AIM OF THE TASK: Print the lines that run from the line with "wrist: (112, 152)" to the line with "pinky pip: (127, 79)", keeping both end lines, exactly as they appear in the entries below, and nothing else.

-------

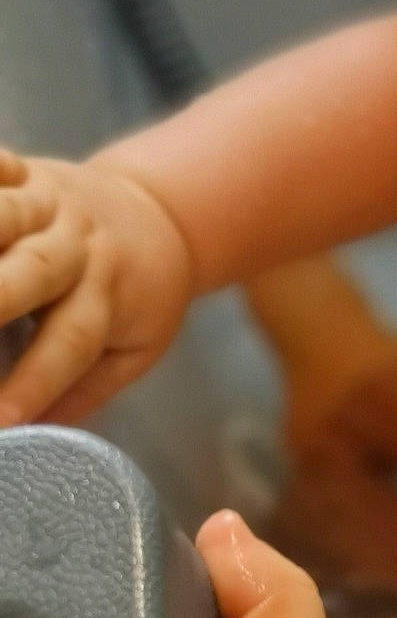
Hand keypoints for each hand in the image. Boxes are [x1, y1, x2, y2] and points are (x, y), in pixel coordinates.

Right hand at [0, 149, 193, 424]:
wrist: (161, 211)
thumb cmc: (137, 295)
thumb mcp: (135, 349)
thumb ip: (83, 393)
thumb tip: (38, 446)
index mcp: (108, 295)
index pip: (71, 344)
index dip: (35, 382)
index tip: (2, 419)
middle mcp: (78, 247)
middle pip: (32, 272)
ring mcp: (48, 203)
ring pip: (2, 215)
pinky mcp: (25, 171)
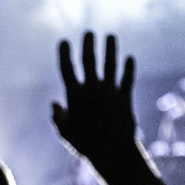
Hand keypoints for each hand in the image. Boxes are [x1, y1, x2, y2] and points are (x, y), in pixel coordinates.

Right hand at [53, 32, 137, 162]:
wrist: (112, 152)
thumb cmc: (84, 144)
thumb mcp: (64, 132)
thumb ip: (57, 116)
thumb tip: (54, 105)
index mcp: (74, 95)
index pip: (67, 68)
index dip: (64, 53)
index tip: (64, 41)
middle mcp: (92, 89)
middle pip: (89, 60)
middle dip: (88, 44)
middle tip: (89, 33)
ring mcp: (110, 92)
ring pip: (110, 65)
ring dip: (110, 49)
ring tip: (110, 36)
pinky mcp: (125, 98)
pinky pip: (127, 79)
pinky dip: (128, 68)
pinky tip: (129, 58)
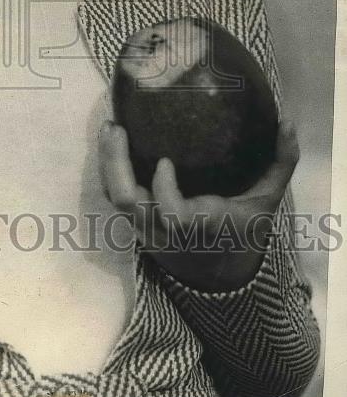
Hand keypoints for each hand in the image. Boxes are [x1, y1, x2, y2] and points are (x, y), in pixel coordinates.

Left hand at [98, 119, 299, 291]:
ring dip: (108, 162)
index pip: (173, 217)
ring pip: (115, 199)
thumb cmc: (242, 231)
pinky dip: (107, 170)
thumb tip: (287, 123)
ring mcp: (146, 227)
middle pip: (128, 204)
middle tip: (118, 128)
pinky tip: (110, 141)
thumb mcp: (266, 201)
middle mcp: (166, 230)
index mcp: (201, 226)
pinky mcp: (135, 222)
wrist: (219, 273)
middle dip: (117, 165)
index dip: (163, 191)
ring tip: (110, 127)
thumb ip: (279, 163)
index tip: (165, 161)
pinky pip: (112, 198)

-------

EXPECTED OUTPUT:
wrist: (112, 152)
thumb cmc: (84, 144)
thumb mcp: (64, 132)
thumb ip: (57, 116)
thumb tip: (54, 105)
index mcp: (74, 95)
index pip: (67, 68)
index dip: (64, 53)
index tip: (64, 41)
middle mcp: (92, 89)
middle pip: (89, 60)
middle dip: (88, 44)
middle tip: (89, 33)
ring mcp: (110, 92)
ring pip: (110, 65)
ring dip: (110, 49)
ring tip: (110, 36)
pinky mcp: (125, 98)
pinky pip: (127, 79)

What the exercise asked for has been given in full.